Sunderland mum falsely claimed £22,000 in benefits

Eileen Mitchell, who pleaded guilty to two counts of dishonestly failing to notify authorities of a change of circumstance when claiming housing benefit and income support.
Eileen Mitchell, who pleaded guilty to two counts of dishonestly failing to notify authorities of a change of circumstance when claiming housing benefit and income support.

A mum who falsely claimed more than £22,000 in benefits by saying she lived alone when she was actually sharing a house with her former partner has been spared jail.

Eileen Mitchell, who cares for her disabled daughter, had been receiving housing benefit and income support since 2011 while claiming she lived alone.

However, Mitchell had been living with her former partner Ian Gibson, who had moved in with her after they met up again in the street.

Sunderland Magistrates’ Court heard that Mitchell, 58, who suffers from Crohn’s Disease and has depression, falsely claimed a total of £22,554 from between July 2011 and February 2016.

The mum-of-two pleaded guilty to two counts of dishonestly failing to notify a change of circumstances affecting entitlement to benefits.

Defence solicitor Cheryl Ford told the hearing: “Ms Mitchell was initially making a claim that was legitimate.

“She separated from her ex-partner in 2006 because of his gambling habit.

“She has a disabled daughter who suffers from severe mental health problems.

“She was struggling to cope on her own.

“You could say her ex-partner has manipulated his way back into the home and she was dishonest in not admitting this.

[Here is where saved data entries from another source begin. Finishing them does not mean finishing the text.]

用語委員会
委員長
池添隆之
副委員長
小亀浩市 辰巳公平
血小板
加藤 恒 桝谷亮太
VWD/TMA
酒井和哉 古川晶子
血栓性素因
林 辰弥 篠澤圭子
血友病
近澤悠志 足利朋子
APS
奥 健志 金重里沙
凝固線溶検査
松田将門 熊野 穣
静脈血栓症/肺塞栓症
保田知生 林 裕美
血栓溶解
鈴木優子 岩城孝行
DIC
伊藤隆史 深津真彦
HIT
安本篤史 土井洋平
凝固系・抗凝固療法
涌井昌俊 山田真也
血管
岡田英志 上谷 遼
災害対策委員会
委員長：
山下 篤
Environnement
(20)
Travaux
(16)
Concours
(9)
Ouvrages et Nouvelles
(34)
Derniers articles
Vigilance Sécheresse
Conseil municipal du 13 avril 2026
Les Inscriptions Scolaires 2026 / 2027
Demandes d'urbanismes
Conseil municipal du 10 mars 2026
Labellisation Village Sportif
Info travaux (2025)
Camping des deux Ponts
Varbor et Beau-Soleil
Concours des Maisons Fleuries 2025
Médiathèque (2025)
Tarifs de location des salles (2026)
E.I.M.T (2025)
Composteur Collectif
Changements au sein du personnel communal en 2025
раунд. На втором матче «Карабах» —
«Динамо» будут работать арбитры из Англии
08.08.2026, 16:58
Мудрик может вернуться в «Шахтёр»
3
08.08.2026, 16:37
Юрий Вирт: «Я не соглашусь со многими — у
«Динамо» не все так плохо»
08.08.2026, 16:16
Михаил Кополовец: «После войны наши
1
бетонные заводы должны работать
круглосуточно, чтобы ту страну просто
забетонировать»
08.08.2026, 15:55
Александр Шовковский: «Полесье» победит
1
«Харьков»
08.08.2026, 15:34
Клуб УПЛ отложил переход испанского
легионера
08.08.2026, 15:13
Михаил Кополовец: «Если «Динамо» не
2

“Any income she was getting from him was sporadic and not regular.”

Ms Ford added that her client, who was tearful in court, is remorseful for her actions.

She is now paying the money back at a rate of £20.40 per week for the income support overpayment and £20 a month for the housing benefit overpayment.

“She has spent her life dedicated to looking after her daughter and she is ashamed of the position she is now in,” said Ms Ford.

After interviewing Mitchell, Probation Service officer Alan Cutting told the court: “She and her ex-partner split up because he had a severe gambling problem.

“They had to remortgage.

“She moved into a different property and started claiming benefits which were legitimate at the time.

“She bumped into him in the street and he gave her a tale of woe about how his life was.

“She took pity on him and invited him into the home where she was living.

“Ms Mitchell carried on claiming but is very sorry for that. She says she was desperate.”
Mr Cutting added that Mitchell’s ex-partner is still living with her but “like a tenant” and has a job meaning he can contribute financially.

District judge Roger Elsey sentenced Mitchell, of Dartington Close, Pennywell, to an eight-week prison sentence, suspended for 12 months.

He told the defendant: “Benefit fraud costs honest taxpayers millions of pounds a year.

“It is an offence which is easy to commit and it has to be punished when detected.

“I am satisfied that a custodial sentence can be justified. The sentence can be suspended however.”

Mitchell was also ordered to carry out 140 hours of unpaid work, pay a victim surcharge of £115 and £85 in costs.